Hello piece of paper. What is your ultimate destination? Are you trash? Recycling? Do you need to be shredded? Are you a bill that needs paying? Are you prompting a phone call or a follow up piece of paper? Do I need to save you? Like a forever save where I will always need to know where to find you like a social security card? Or save-this-for-my-taxes save? Or need- this-for-my-kids-school save? Or save this coupon for 50% off any item at Michael’s? What about birthday cards with confidence-boosting hand-written messages? Holiday pictures of my friends’ kids? Grade school drawings? Receipts? Business cards?
So. Many. Pieces. Of. Paper.
How much crap can the front of the fridge handle?
Cleanliness is next to godliness, blah blah blah. A tidy space feels good. Our shoulders drop down from our ears, we can breathe, we can think. We can relax. But damn it’s work.
Spring cleaning is rooted in history and ritual. Consider this:
In ye olden days before LCD bulbs and HVAC, homes were heated and lit with fire. Burning coal, wood or peat for months on end, with all the windows closed up, meant layers of soot to scrape of off all of the surfaces. Enter spring cleaning.
Passover (a spring holiday) celebrates the liberation of Isrealites from Egypt. In their haste to flee, the bread didn't have time to rise. The holiday is celebrated by eating no leavened bread, only matzo. To prepare for this, any and all bread products, down to a single grain of flour, must be removed from the house. The rest of the house ends up clean as a bonus.
Songkran (April 13) is the new year festival in Buddhist traditions. It’s celebrated across Thailand and South Asia. Observance of the holiday includes cleaning all altars and statues of Buddha with water. One of the highlights is people throwing water on each other as a cleansing ritual (enter squirt guns and water balloons).
The Persian celebration of Narwooz (New Year) lines up with the spring equinox. Leading up to it is the ritual known as Khane Takani, literally “shaking the house.” This involves washing carpets, painting walls, cleaning attics, closets and junk drawers.
This sounds like work, you say.
How will cleaning bring joy into my life, you ask.

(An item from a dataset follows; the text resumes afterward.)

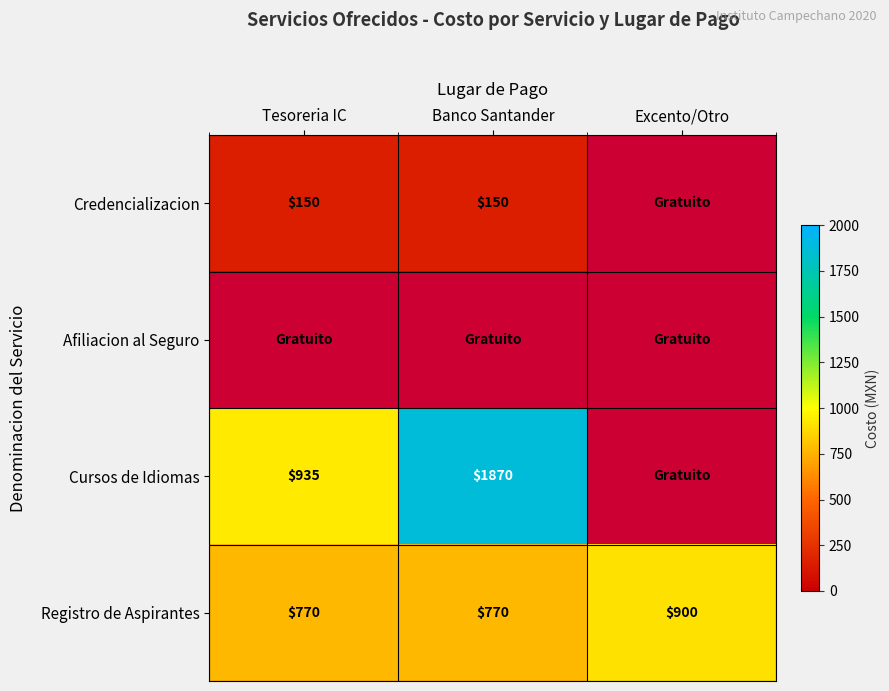

List the labels in order of Cursos de Idiomas value, largest first.

Banco Santander, Excento/Otro, Tesoreria IC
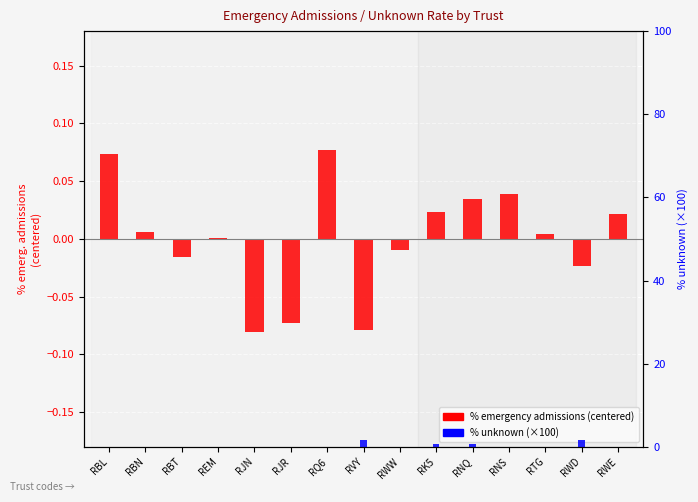

Which series changed the most between RBL and RNS?

% emergency admissions (centered)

I fucking hate cleaning, you declare. Plus, I live with tiny demon makers-of-large-messes.
You said there would be no hacks and productivity tips here, you remind me.
I know. I know. Like I said, I’m a slob who loves clean spaces.
This is the part where writing gets hard, because I just want us all to see where we can find a sparkle of joy in our little spot in this crazy fucked-up timeline on this rock hurtling through infinity. I’m a turd polisher. Give me shit and I will attempt to make it shine.
As I write this, my email pings with an incoming daily news digest. There are pictures of bombed out villages in the Middle East. Images of refugees who’ve been living in tent camps for years. Migrants sleeping on cardboard boxes on their way to find a better life. Spring cleaning would be a joy, not a task or burden, for all of these humans living in disastrous areas and among heaps of rubble.
It’s time to call myself out.
My joke about a bouquet of differently-scented spray cleaners comes from a place of privilege. Not merely the privilege that I have a house to clean and internet broadcasting music or podcasts on my phone as I work. Or that I have a body that allows me the privilege to move around. Or that I have the privilege of having food to eat and fresh water to wash it off of my plates. Not the privilege that I can afford these products, but also as I drop them into my (plastic) Target cart, I can justify adding this much more plastic (that will outlive me) to a landfill that will eventually become just…land.
It’s not my intention to drag us down, but I feel it’s important to honor that while we can agree we’re living in a sucky-ass world, there are degrees of sucky-ass. I recognize that at this moment, I’m lucky in the amount of suck I have to suck up.
I’ll wrap this up so I can set a timer to clean as much of my bathroom as I can in ten minutes, and reflect upon the blessing that I have an actual pot to piss in.